Mr. White said Mr. Favre, 52, received $ 1.1 million from the Mississippi Community Education Center in speaking fees for performances he never made. The payments he received in December 2017 and June 2018 were made in government social grants, White said.
Little did Mr. Favre know the money was going to benefit families in need, said Mr. White. Mr. Favre made a payment of $ 500,000 to Mr. White’s office in May 2020 and agreed to pay the remaining $ 600,000 over the next few months, the auditor said.
But Mr. Favre never paid the balance, said Mr. White. In a letter Tuesday, the auditor requested that Mr. Favre pay the balance of $ 600,000 plus an additional $ 228,000 in interest within 30 days, or, as he said, file a lawsuit.
“It is time for taxpayers to try to get back what we lost,” White said in a statement.
The letter was addressed to Mr. Favre and to Favre Enterprises and Robert L. Culumber, a business partner. A representative for Mr Favre did not immediately respond to news Wednesday, including Mr Culumber.
Mr. Favre, who grew up in Mississippi and played soccer at the University of Southern Mississippi, spent 20 seasons in the National Football League, most of them with the Green Bay Packers, with whom he won Super Bowl XXXI in 1997.
In a series of tweets last year, Mr Favre wrote that he had appeared in advertisements for a Mississippi resource center that was receiving welfare. He also said that he never received any money for commitments that he failed to meet.
“To reiterate Auditors White’s statement, I was unaware that the money distributed was being paid for out of funds not intended for that purpose, and for this reason I am refunding the full amount back to Mississippi,” Mr Favre wrote in the May 2020.
Mr Favre wrote that through his charity, Favre 4 Hope, he donated nearly $ 10 million to help disadvantaged and underserved children in Mississippi and Wisconsin.
“I would certainly never do anything to take anything away from the children I fought for!” He wrote. “I love Mississippi and I would never knowingly do anything to take away from those who need it most.”
The Mississippi Community Education Center hired Favre Enterprises to perform at events, record promotions, and provide autographs for marketing materials from July 1, 2017 to July 31, 2018, according to a state exam.
In the documents handed over to the state officials, the contract price was not mentioned, the audit said.

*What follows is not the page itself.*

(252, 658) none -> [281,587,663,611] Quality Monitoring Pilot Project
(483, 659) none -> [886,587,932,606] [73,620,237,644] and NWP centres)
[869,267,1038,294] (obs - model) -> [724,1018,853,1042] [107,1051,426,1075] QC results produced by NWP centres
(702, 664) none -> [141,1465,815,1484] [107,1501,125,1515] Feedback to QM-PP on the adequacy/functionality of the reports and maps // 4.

The center provided a list of dates and events and said Favre Enterprises had met the terms of the contract. However, state officials said auditors found that Mr Favre did not speak or attend these events.
He’s not the only celebrity Mr. White said could be sued if they fail to repay funds related to the fraud plan within 30 days.

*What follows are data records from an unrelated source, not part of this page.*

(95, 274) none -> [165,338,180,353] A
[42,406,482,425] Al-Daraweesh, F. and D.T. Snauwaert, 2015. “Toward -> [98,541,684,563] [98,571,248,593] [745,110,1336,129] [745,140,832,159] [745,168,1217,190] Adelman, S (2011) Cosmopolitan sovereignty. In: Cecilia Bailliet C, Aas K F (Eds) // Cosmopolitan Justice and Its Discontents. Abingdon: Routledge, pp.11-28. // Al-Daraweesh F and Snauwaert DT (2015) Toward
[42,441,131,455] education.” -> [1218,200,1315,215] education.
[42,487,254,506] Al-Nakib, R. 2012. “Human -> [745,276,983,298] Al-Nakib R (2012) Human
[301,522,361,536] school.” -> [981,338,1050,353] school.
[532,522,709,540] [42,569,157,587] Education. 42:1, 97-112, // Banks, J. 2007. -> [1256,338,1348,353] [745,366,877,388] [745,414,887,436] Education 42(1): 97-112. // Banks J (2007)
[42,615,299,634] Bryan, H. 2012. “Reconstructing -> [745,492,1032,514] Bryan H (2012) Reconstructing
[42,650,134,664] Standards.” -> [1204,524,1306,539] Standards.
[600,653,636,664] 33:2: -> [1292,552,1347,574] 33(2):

Heart of David Ministry, a Christian ministry controlled by former WWE wrestler Ted DiBiase Sr., known as the Million Dollar Man, has to repay $ 722,299, Mr. White said. The Ministry and Mr. DiBiase did not immediately respond to messages.

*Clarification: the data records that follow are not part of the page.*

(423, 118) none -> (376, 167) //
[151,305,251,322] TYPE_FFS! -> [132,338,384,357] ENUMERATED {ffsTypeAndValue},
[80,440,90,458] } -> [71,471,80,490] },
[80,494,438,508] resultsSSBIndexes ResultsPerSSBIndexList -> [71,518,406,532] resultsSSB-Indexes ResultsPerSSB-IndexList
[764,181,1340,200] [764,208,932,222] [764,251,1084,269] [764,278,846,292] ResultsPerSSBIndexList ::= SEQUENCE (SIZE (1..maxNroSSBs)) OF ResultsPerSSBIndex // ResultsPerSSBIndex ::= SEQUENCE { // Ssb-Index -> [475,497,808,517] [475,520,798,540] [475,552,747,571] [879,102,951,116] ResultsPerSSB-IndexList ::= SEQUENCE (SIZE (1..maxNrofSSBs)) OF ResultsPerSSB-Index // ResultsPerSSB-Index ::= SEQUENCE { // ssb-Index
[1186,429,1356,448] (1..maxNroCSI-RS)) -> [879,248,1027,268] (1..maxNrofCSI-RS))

One of Mr. DiBiase’s sons, Ted DiBiase Jr., who is also a retired professional wrestler, is due to repay $ 3.9 million, Mr. White said. Another son, Brett DiBiase, who is also a retired professional wrestler and was charged with the fraud scheme last year, has to pay $ 225,950, Mr. White said.
State auditors said Brett DiBiase was paid social funds to teach drug use courses. He never taught these courses, however, as he was being treated for an opioid addiction at the Rise rehab center in Malibu, California, auditors said.
According to The Clarion-Ledger, Brett DiBiase pleaded guilty last year to making fraudulent statements intended to defraud the government.